In sum, the majority decision in this matter is contrary to both the jurisprudential interpretation of La.Code Civ.P. art. 966 and this Court's sound reasoning in Everything On Wheels Subaru and, in my view, will result in unnecessary piecemeal litigation. I therefore respectfully dissent.
1. La.R.S. 9:2797, the so-called “blood shield” statute, provided in relevant part:Strict liability or liability of any kind without negligence shall not be applicable to ․ hospitals, hospital blood banks ․ in the screening, processing, transfusion, or medical use of human blood and blood components of any kind ․ which results in the transmission of viral diseases undetectable by appropriate medical and scientific laboratory tests.
2. Douglass' claims of negligence remain for trial.
3. These appeals are now pending in the Louisiana Court of Appeal for the Fifth Circuit.
4. Conversely, an appeal will not lie from the denial of a summary judgment. La.Code Civ.P. art. 968.
5. La.Code Civ.P. art. 865 provides: “Every pleading shall be construed as to do substantial justice.”
6. See discussion supra. Everything on Wheels, 616 So.2d at 1241 n. 12. We note, however, that the law is now settled.
7. Douglass' Notice of Intention to Apply for Supervisory Writs against the September 4, 1996 judgment in favor of Ochsner was filed on September 9, 1996 and thus would have been timely filed as a Motion for Devolutive Appeal.
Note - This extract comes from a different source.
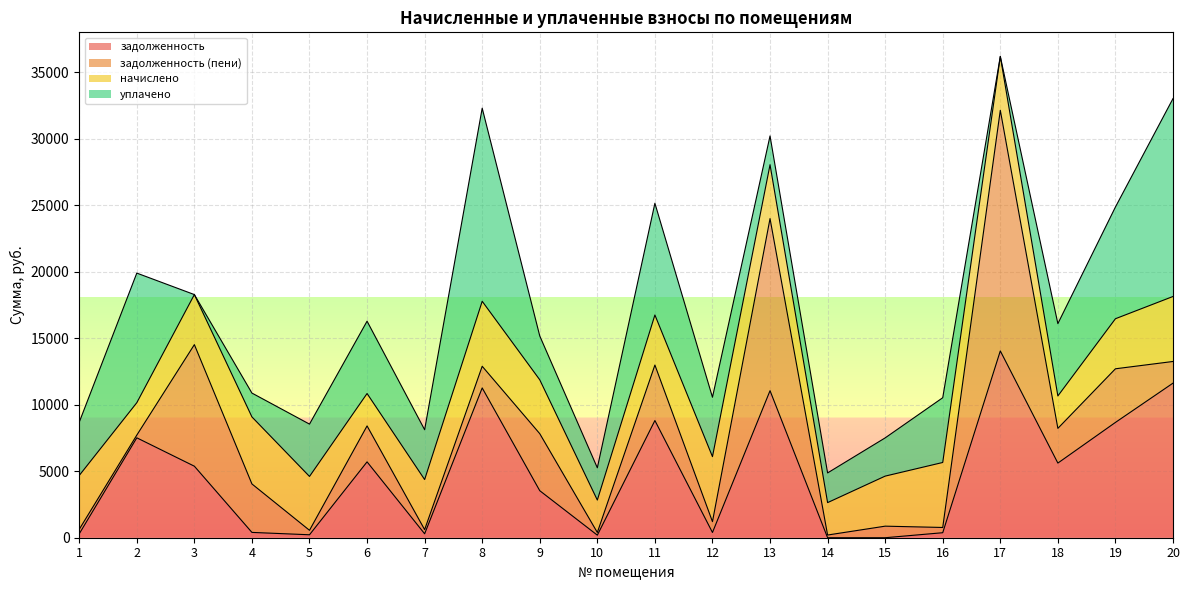

Which category has the highest value in the задолженность (пени) series?

17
Additionally, Douglass' Application for Writ to the Fifth Circuit was filed on September 17, 1996: also timely for an appeal.
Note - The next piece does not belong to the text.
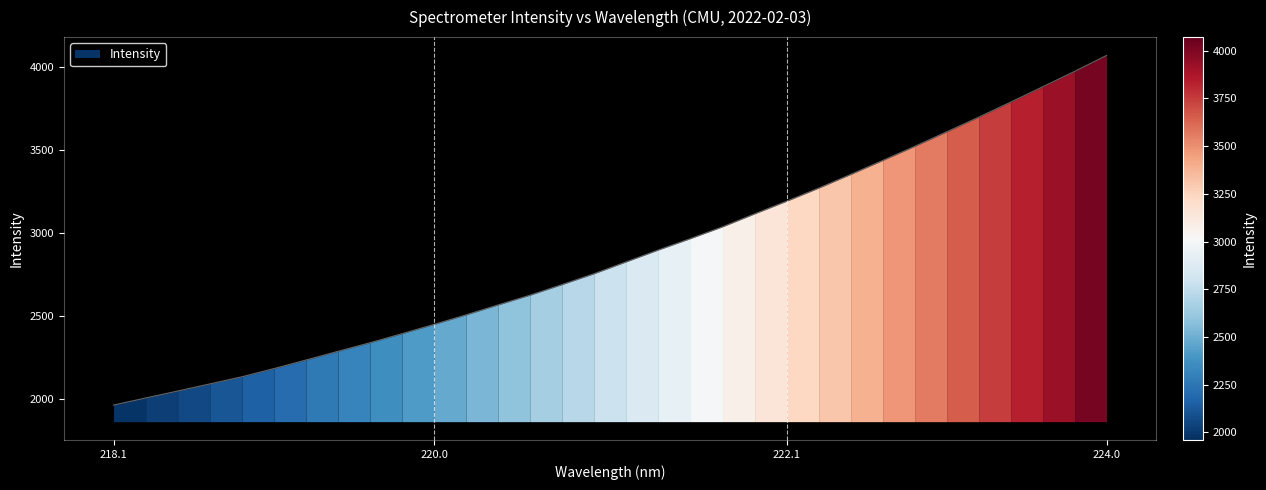

What is the sum of all values?

91881.1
1. Under La.Rev.Stat. 13:4231, a final judgment, when rendered, is conclusive between the parties and therefore is a res judicata bar to further litigation of the cause of action, except on appeal. However, the judgment does not acquire the authority of the thing adjudged until the delay for appealing elapses without the filing of an appeal or until appellate review has been exhausted. La.Civ.Code art. 3506(31).
TRAYLOR, Justice. * FN* Calogero, C.J., not on panel. Rule IV, Part 2, § 3.
JOHNSON, J., dissents. LEMMON, J., dissents and assigns reasons. KIMBALL, J., dissents for the reasons assigned by LEMMON, J., and assigns additional reasons.